***** Texto proporcionado *****

El 20 de abril de 1999, fue un martes. En Columbine, corría la quinta hora de clase para la mayoría de los estudiantes, mientras que otros se agrupaban en la cafetería cuando se acercaba la hora del almuerzo. Patricia Nielson, profesora de arte, estaba en un pasillo cerca de Brian Anderson, de dieciséis años, cuando escucharon varios ruidos fuertes. Nielson asumió que los sonidos provenían de un arma de fogueo, y se acercó a una ventana para mirar. Vieron una figura en negro a través del conjunto de puertas de doble vidrio. Nielson recordó más tarde: “justo cuando llegamos al segundo conjunto de puertas, se dio la vuelta y nos miró directamente. Me sonrió y apuntó con el arma. Abrió fuego. La profesora Nielson giró rápidamente y sufrió una herida en la espalda. Anderson había sido impactado en el pecho, de alguna manera lograron correr hacia la biblioteca.

Otros estudiantes vieron a un chico vestido de negro tirar algo sobre el techo de la escuela, seguido de una gran explosión. Al escuchar esa explosión, muchos se echaron a reír, creyendo que era una broma o un contratiempo en el laboratorio de ciencia. Zak Cartaya y otros estudiantes se escondieron en la sala del coro al escuchar disparos y ver un gran incendio en el pasillo. Más tarde, Cartaya dijo “usamos un archivador grande y viejo para cubrir la puerta, luego nos pusimos bajo el escritorio del Sr. Andre. Justo cuando terminamos con la barricada, los tiradores abrieron fuego en la sala para asegurarse de que nadie se escondiera”.

***** Sección de datos *****

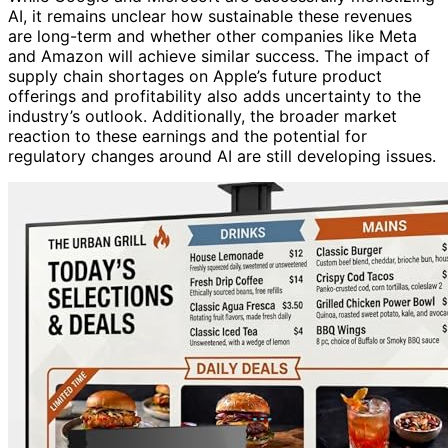
AI, it remains unclear how sustainable these revenues
are long-term and whether other companies like Meta
and Amazon will achieve similar success. The impact of
supply chain shortages on Apple’s future product
offerings and profitability also adds uncertainty to the
industry’s outlook. Additionally, the broader market
reaction to these earnings and the potential for
regulatory changes around AI are still developing issues.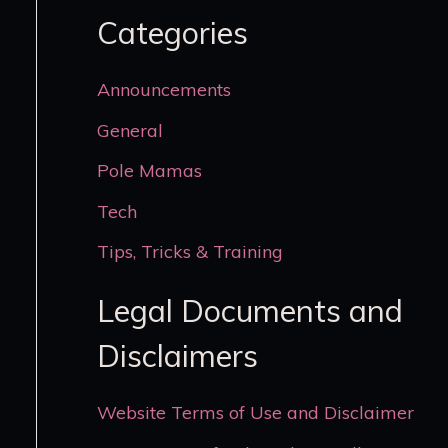
Categories
Announcements
General
Pole Mamas
Tech
Tips, Tricks & Training
Legal Documents and
Disclaimers
Website Terms of Use and Disclaimer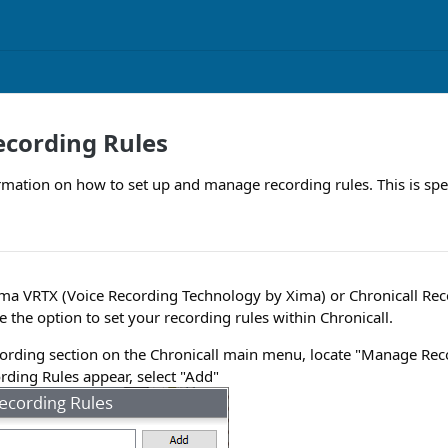
cording Rules
rmation on how to set up and manage recording rules. This is spec
ma VRTX (Voice Recording Technology by Xima) or Chronicall Rec
e the option to set your recording rules within Chronicall.
ording section on the Chronicall main menu, locate "Manage Rec
rding Rules appear, select "Add"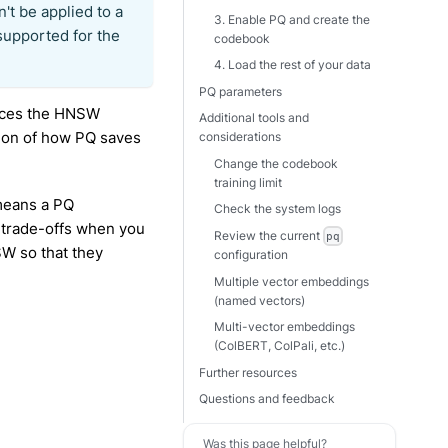
n't be applied to a
3. Enable PQ and create the
 supported for the
codebook
4. Load the rest of your data
PQ parameters
duces the HNSW
Additional tools and
sion of how PQ saves
considerations
Change the codebook
training limit
means a PQ
Check the system logs
r trade-offs when you
Review the current
pq
W so that they
configuration
Multiple vector embeddings
(named vectors)
Multi-vector embeddings
(ColBERT, ColPali, etc.)
Further resources
Questions and feedback
Was this page helpful?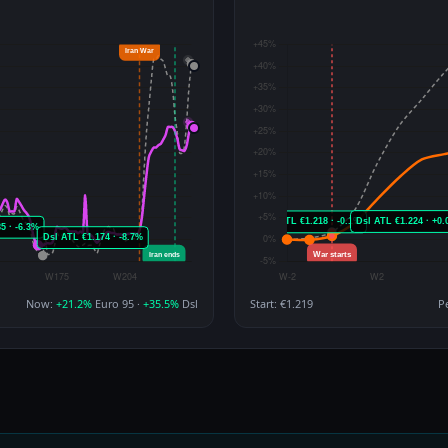
Now:
+21.2%
Euro 95 ·
+35.5%
Dsl
Start: €1.219
P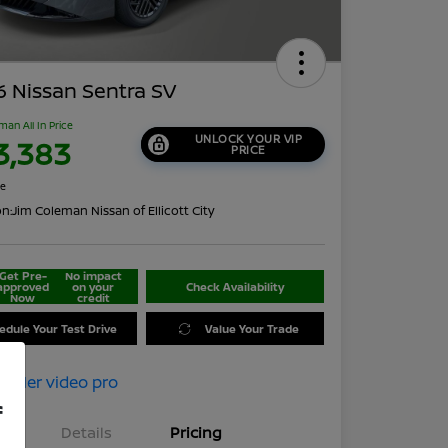
 Nissan Sentra SV
man All In Price
UNLOCK YOUR VIP
3,383
PRICE
re
on:
Jim Coleman Nissan of Ellicott City
Get Pre-
No impact
approved
on your
Check Availability
Now
credit
edule Your Test Drive
Value Your Trade
f
Details
Pricing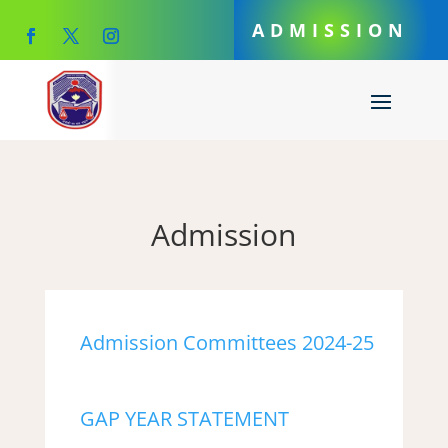
ADMISSION
Admission
Admission Committees 2024-25
GAP YEAR STATEMENT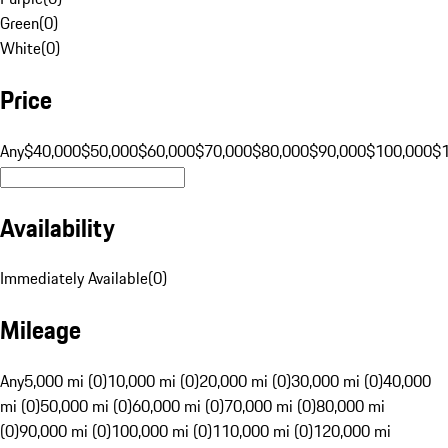
Green
(
0
)
White
(
0
)
Price
Any
$40,000
$50,000
$60,000
$70,000
$80,000
$90,000
$100,000
$
Availability
Immediately Available
(
0
)
Mileage
Any
5,000 mi (0)
10,000 mi (0)
20,000 mi (0)
30,000 mi (0)
40,000
mi (0)
50,000 mi (0)
60,000 mi (0)
70,000 mi (0)
80,000 mi
(0)
90,000 mi (0)
100,000 mi (0)
110,000 mi (0)
120,000 mi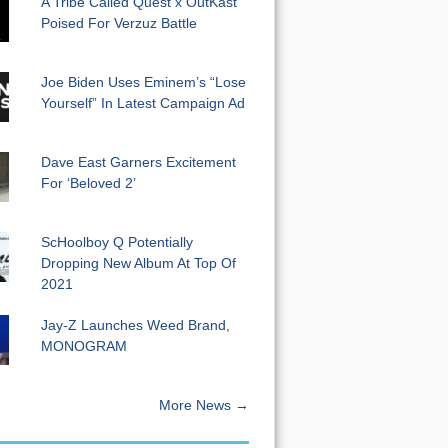
A Tribe Called Quest x OutKast
Poised For Verzuz Battle
Joe Biden Uses Eminem’s “Lose
Yourself” In Latest Campaign Ad
Dave East Garners Excitement
For ‘Beloved 2’
ScHoolboy Q Potentially
Dropping New Album At Top Of
2021
Jay-Z Launches Weed Brand,
MONOGRAM
More News →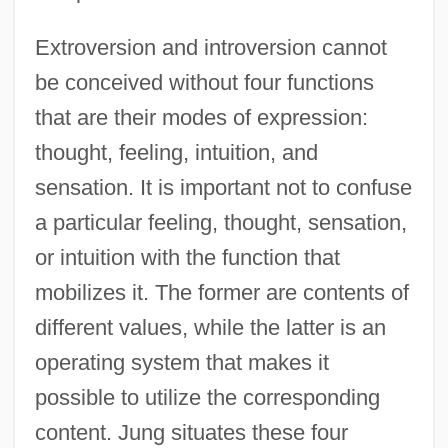
Extroversion and introversion cannot
be conceived without four functions
that are their modes of expression:
thought, feeling, intuition, and
sensation. It is important not to confuse
a particular feeling, thought, sensation,
or intuition with the function that
mobilizes it. The former are contents of
different values, while the latter is an
operating system that makes it
possible to utilize the corresponding
content. Jung situates these four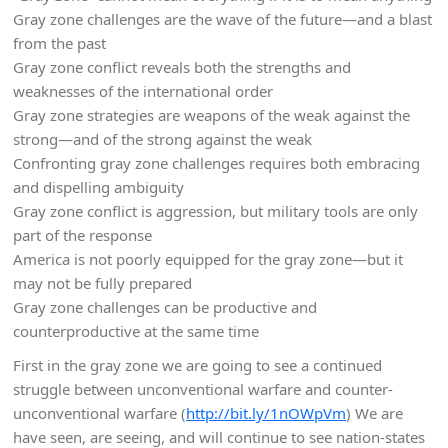
Gray zone challenges are the wave of the future—and a blast
from the past
Gray zone conflict reveals both the strengths and
weaknesses of the international order
Gray zone strategies are weapons of the weak against the
strong—and of the strong against the weak
Confronting gray zone challenges requires both embracing
and dispelling ambiguity
Gray zone conflict is aggression, but military tools are only
part of the response
America is not poorly equipped for the gray zone—but it
may not be fully prepared
Gray zone challenges can be productive and
counterproductive at the same time
First in the gray zone we are going to see a continued
struggle between unconventional warfare and counter-
unconventional warfare (
http://bit.ly/1nOWpVm
) We are
have seen, are seeing, and will continue to see nation-states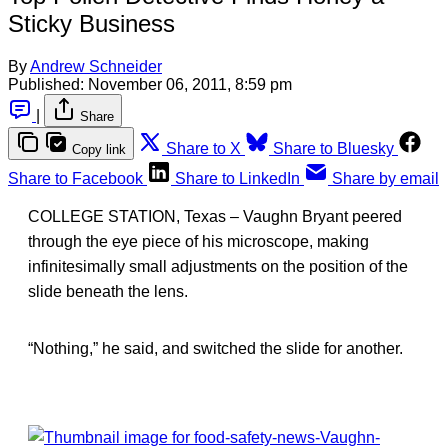
Sticky Business
By
Andrew Schneider
Published:
November 06, 2011, 8:59 pm
|
Share
Share to X
Share to Bluesky
Copy link
Share to Facebook
Share to LinkedIn
Share by email
COLLEGE STATION, Texas – Vaughn Bryant peered
through the eye piece of his microscope, making
infinitesimally small adjustments on the position of the
slide beneath the lens.
“Nothing,” he said, and switched the slide for another.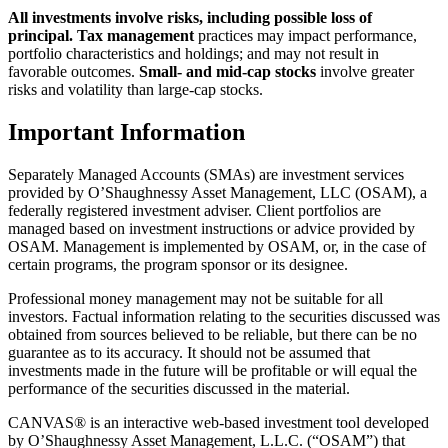
All investments involve risks, including possible loss of
principal.
Tax management
practices may impact performance,
portfolio characteristics and holdings; and may not result in
favorable outcomes.
Small- and mid-cap stocks
involve greater
risks and volatility than large-cap stocks.
Important Information
Separately Managed Accounts (SMAs) are investment services
provided by O’Shaughnessy Asset Management, LLC (OSAM), a
federally registered investment adviser. Client portfolios are
managed based on investment instructions or advice provided by
OSAM. Management is implemented by OSAM, or, in the case of
certain programs, the program sponsor or its designee.
Professional money management may not be suitable for all
investors. Factual information relating to the securities discussed was
obtained from sources believed to be reliable, but there can be no
guarantee as to its accuracy. It should not be assumed that
investments made in the future will be profitable or will equal the
performance of the securities discussed in the material.
CANVAS® is an interactive web-based investment tool developed
by O’Shaughnessy Asset Management, L.L.C. (“OSAM”) that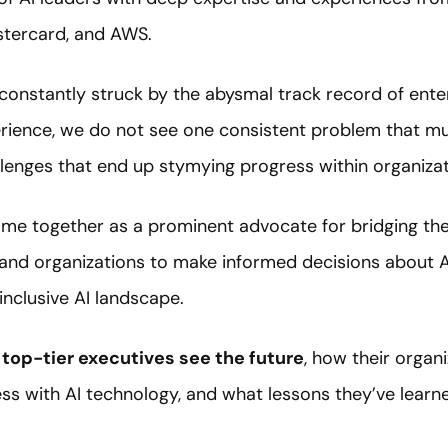
stercard, and AWS.
constantly struck by the abysmal track record of ente
perience, we do not see one consistent problem that mu
llenges that end up stymying progress within organizat
ame together as a prominent advocate for bridging th
and organizations to make informed decisions about A
inclusive AI landscape.
top-tier executives see the future
, how their organi
ss with AI technology, and what lessons they’ve learn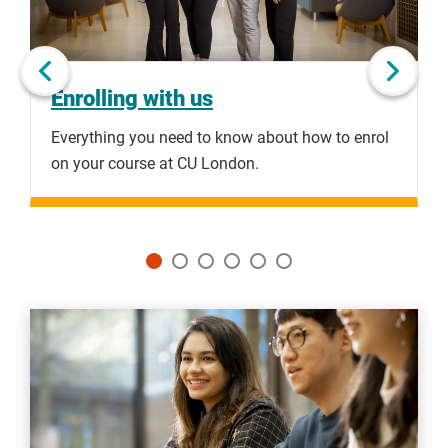
Next slide
Enrolling with us
Everything you need to know about how to enrol
F
on your course at CU London.
c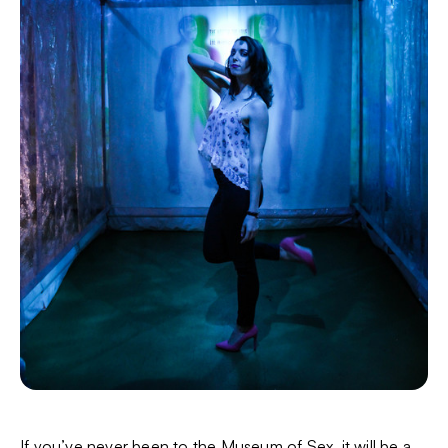
If you’ve never been to the Museum of Sex, it will be a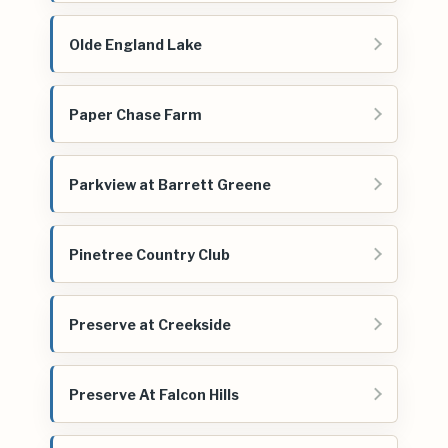
Olde England Lake
Paper Chase Farm
Parkview at Barrett Greene
Pinetree Country Club
Preserve at Creekside
Preserve At Falcon Hills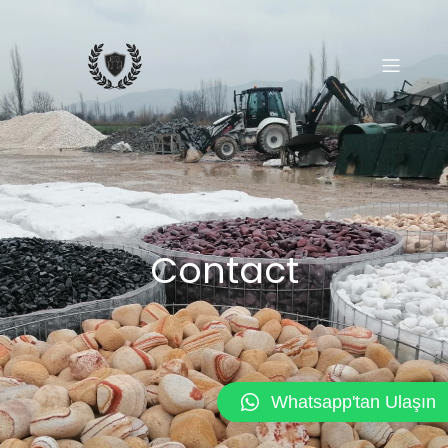
Contact
Whatsapp'tan Ulaşın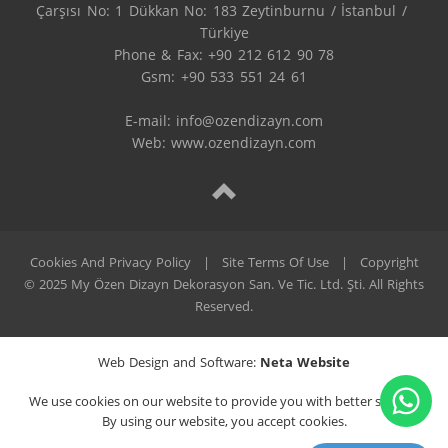
Çarşısı No: 1 Dükkan No: 183 Zeytinburnu / İstanbul / 
Türkiye

Phone & Fax: +90 212 612 90 78

Gsm: +90 533 551 24 61

E-mail: 
info@ozendizayn.com
Web: www.ozendizayn.com
Cookies And Privacy Policy
|
Site Terms Of Use
|
Copyright
© 2025 My Özen Dizayn Dekorasyon San. Ve Tic. Ltd. Şti. All Rights
Reserved.
Web Design and Software:
Neta Website
We use cookies on our website to provide you with better service.
By using our website, you accept cookies.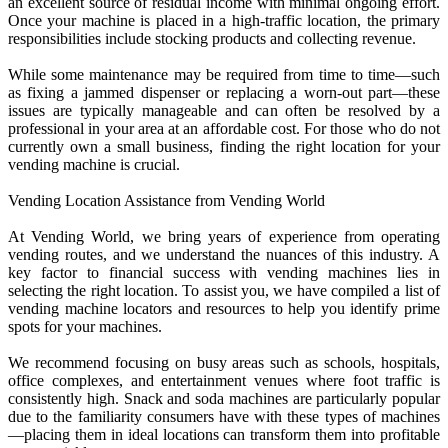
an excellent source of residual income with minimal ongoing effort.
Once your machine is placed in a high-traffic location, the primary
responsibilities include stocking products and collecting revenue.
While some maintenance may be required from time to time—such
as fixing a jammed dispenser or replacing a worn-out part—these
issues are typically manageable and can often be resolved by a
professional in your area at an affordable cost. For those who do not
currently own a small business, finding the right location for your
vending machine is crucial.
Vending Location Assistance from Vending World
At Vending World, we bring years of experience from operating
vending routes, and we understand the nuances of this industry. A
key factor to financial success with vending machines lies in
selecting the right location. To assist you, we have compiled a list of
vending machine locators and resources to help you identify prime
spots for your machines.
We recommend focusing on busy areas such as schools, hospitals,
office complexes, and entertainment venues where foot traffic is
consistently high. Snack and soda machines are particularly popular
due to the familiarity consumers have with these types of machines
—placing them in ideal locations can transform them into profitable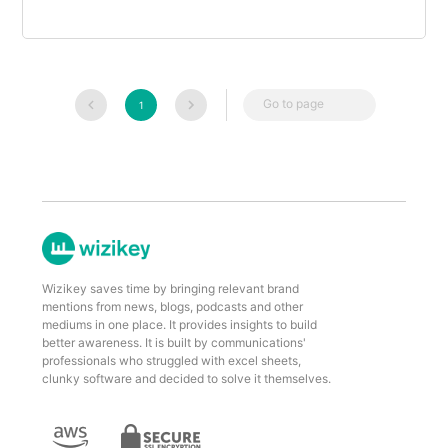
Go to page
1
Wizikey saves time by bringing relevant brand
mentions from news, blogs, podcasts and other
mediums in one place. It provides insights to build
better awareness. It is built by communications'
professionals who struggled with excel sheets,
clunky software and decided to solve it themselves.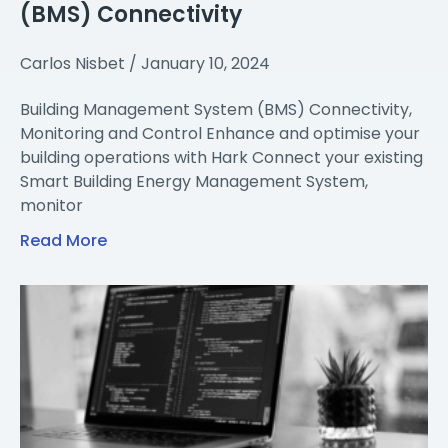
(BMS) Connectivity
Carlos Nisbet
January 10, 2024
Building Management System (BMS) Connectivity,
Monitoring and Control Enhance and optimise your
building operations with Hark Connect your existing
Smart Building Energy Management System,
monitor
Read More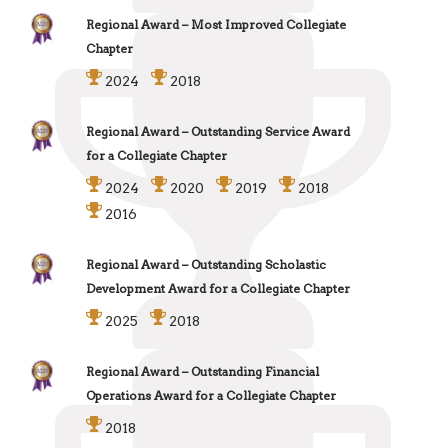
Regional Award – Most Improved Collegiate
Chapter
2024
2018
Regional Award – Outstanding Service Award
for a Collegiate Chapter
2024
2020
2019
2018
2016
Regional Award – Outstanding Scholastic
Development Award for a Collegiate Chapter
2025
2018
Regional Award – Outstanding Financial
Operations Award for a Collegiate Chapter
2018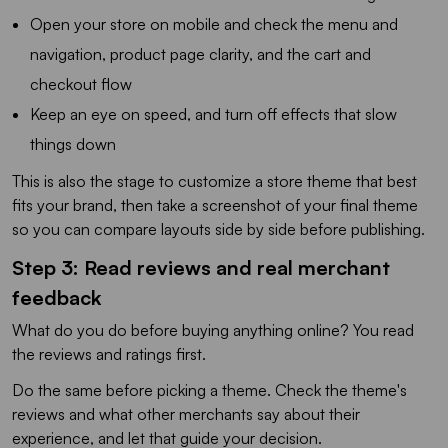
Open your store on mobile and check the menu and
navigation, product page clarity, and the cart and
checkout flow
Keep an eye on speed, and turn off effects that slow
things down
This is also the stage to customize a store theme that best
fits your brand, then take a screenshot of your final theme
so you can compare layouts side by side before publishing.
Step 3: Read reviews and real merchant
feedback
What do you do before buying anything online? You read
the reviews and ratings first.
Do the same before picking a theme. Check the theme's
reviews and what other merchants say about their
experience, and let that guide your decision.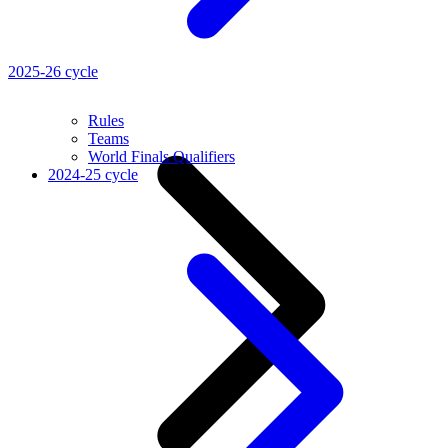
2025-26 cycle
Rules
Teams
World Finals Qualifiers
2024-25 cycle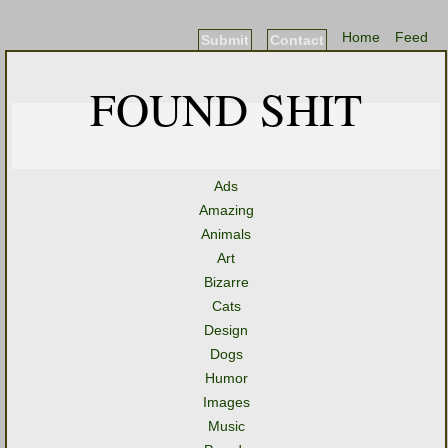
Home
Feed
Submit
Contact
FOUND SHIT
Ads
Amazing
Animals
Art
Bizarre
Cats
Design
Dogs
Humor
Images
Music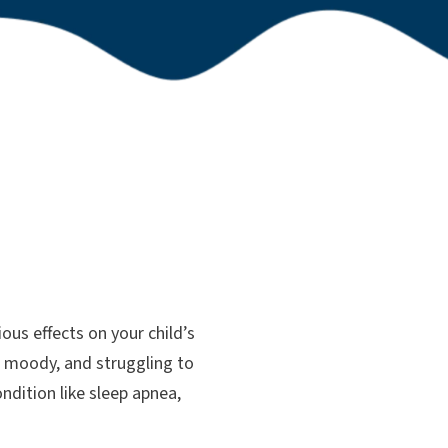
ous effects on your child’s
d, moody, and struggling to
ndition like sleep apnea,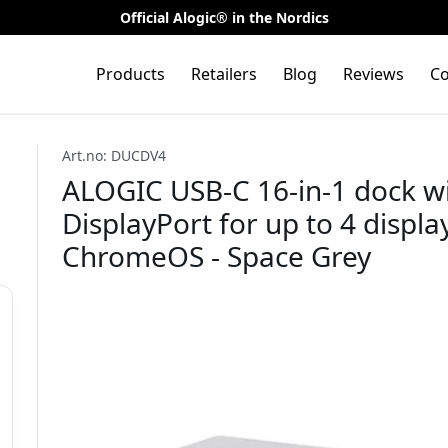
Official Alogic® in the Nordics
Products
Retailers
Blog
Reviews
Co
Art.no: DUCDV4
ALOGIC USB-C 16-in-1 dock w
DisplayPort for up to 4 disp
ChromeOS - Space Grey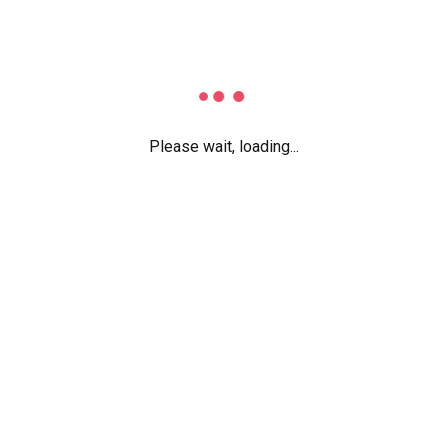
Extensive Leaves Manag
Employee Profile Manag
Dynamic Dashboards
Documents Management
Please wait, loading...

*****

> **Acciones a realizar**
1) Cite literalmente el pasaje del texto sobre Columbine que comienza en "El 20 de abril" y termina en "hacia la biblioteca.".
2) Prolongue el relato sobre el ataque en Columbine a partir de su última oración.

> **Resultados en orden**
1)
El 20 de abril de 1999, fue un martes. En Columbine, corría la quinta hora de clase para la mayoría de los estudiantes, mientras que otros se agrupaban en la cafetería cuando se acercaba la hora del almuerzo. Patricia Nielson, profesora de arte, estaba en un pasillo cerca de Brian Anderson, de dieciséis años, cuando escucharon varios ruidos fuertes. Nielson asumió que los sonidos provenían de un arma de fogueo, y se acercó a una ventana para mirar. Vieron una figura en negro a través del conjunto de puertas de doble vidrio. Nielson recordó más tarde: “justo cuando llegamos al segundo conjunto de puertas, se dio la vuelta y nos miró directamente. Me sonrió y apuntó con el arma. Abrió fuego. La profesora Nielson giró rápidamente y sufrió una herida en la espalda. Anderson había sido impactado en el pecho, de alguna manera lograron correr hacia la biblioteca.

2)
“Uno podía oírlos reírse mientras corrían por los pasillos disparando”, dijo Junior Pascale, otro alumno. Al que uno de los asesinos llegó a apuntarle con un arma, pero finalmente lo dejo ir, diciendo: “Estoy haciendo esto porque la gente se burló de mí el año pasado”. “Las alarmas contra incendios sonaron y los aspersores empaparon sectores enteros de la escuela”.

Afuera se amontonaron cientos de policías, paramédicos, bomberos y medios de comunicación, muchos de ellos protegidos detrás de sus vehículos. Los relatos de los primeros testigos describen una escena de salvajismo y desesperación bélicos. Los estudiantes y el personal de la escuela se escondieron en los armarios, oficinas y aulas, llamando a sus padres y la policía en sus teléfonos celulares. Cuando Nielson y Anderson llegaron a la biblioteca, ya estaba llena de estudiantes en pánico.

Millones de estadounidenses vieron por televisión cómo la policía, los equipos SWAT, los agentes del FBI y la ATF, y los reporteros llegaron a la escena junto con ambulancias, vehículos policiales, helicópteros, e incluso un vehículo militar blindado. En medio de especulaciones sobre la toma de rehenes y un número desconocido de hombres armados y bombarderos, los reporteros entrevistaron a estudiantes asustados y exhaustos que huían de la escena.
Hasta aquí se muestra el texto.